Now many Anglicans are moving into a new post-Episcopalian era, rebuilding our congregations after losing property and people to the Anglican wars. But we need to rebuild on much firmer foundations or history will repeat itself. The only way to prevent that from happening is to begin the often painful process of re-catechizing the church from square one.
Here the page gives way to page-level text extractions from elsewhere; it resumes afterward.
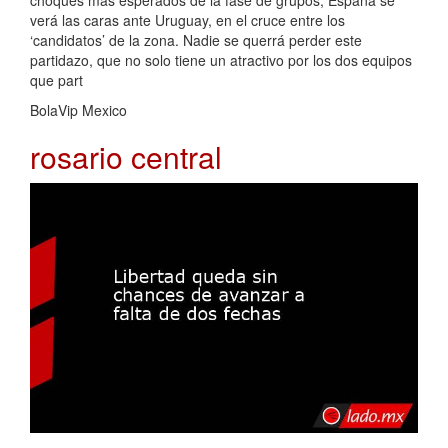
choques más esperados de la fase de grupos, España se
verá las caras ante Uruguay, en el cruce entre los
‘candidatos’ de la zona. Nadie se querrá perder este
partidazo, que no solo tiene un atractivo por los dos equipos
que part
BolaVip Mexico
rosario central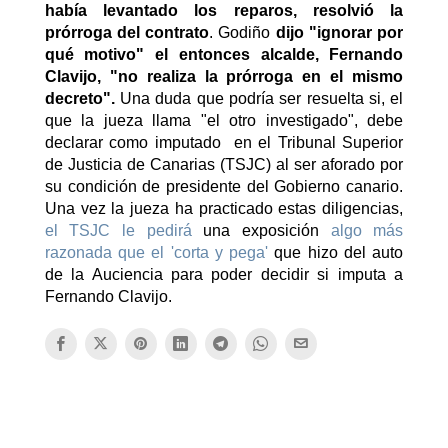
había levantado los reparos, resolvió la
prórroga del contrato
. Godiño
dijo "ignorar por
qué motivo" el entonces alcalde, Fernando
Clavijo, "no realiza la prórroga en el mismo
decreto".
Una duda que podría ser resuelta si, el
que la jueza llama "el otro investigado", debe
declarar como imputado en el Tribunal Superior
de Justicia de Canarias (TSJC) al ser aforado por
su condición de presidente del Gobierno canario.
Una vez la jueza ha practicado estas diligencias,
el TSJC le pedirá
una exposición
algo más
razonada que el 'corta y pega'
que hizo del auto
de la Auciencia para poder decidir si imputa a
Fernando Clavijo.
That will necessarily involve hard work for pastors. In many cases it will mean re-learning the gospel, rediscovering scripture, and embracing the hard study exposition demands. It will mean creating adult education programs, teaching bible studies and training bible study leaders, training people to actively listen and engage with scripture as it is preached and rather than waiting to be swept up or entertained from the pulpit. All of this means sacrifice and sweat. 

And it will be divisive work because it will mean demanding a lot from people unused to seeing church as anything more than a comfortable and comforting place to go on a Sunday morning. It will be difficult work because we as leaders have lazily floated along with the tide and have become fearful of making demands on ourselves or the people in our care. Some people will leave because they will not want to go where we lead them. Let them go. Some priests will balk. That’s too bad.  But if we carry the same deathly, vigor-sapping, know-nothing, sacerdotal, “its-all-a-mystery” DNA into the future we can expect desolation and ruin.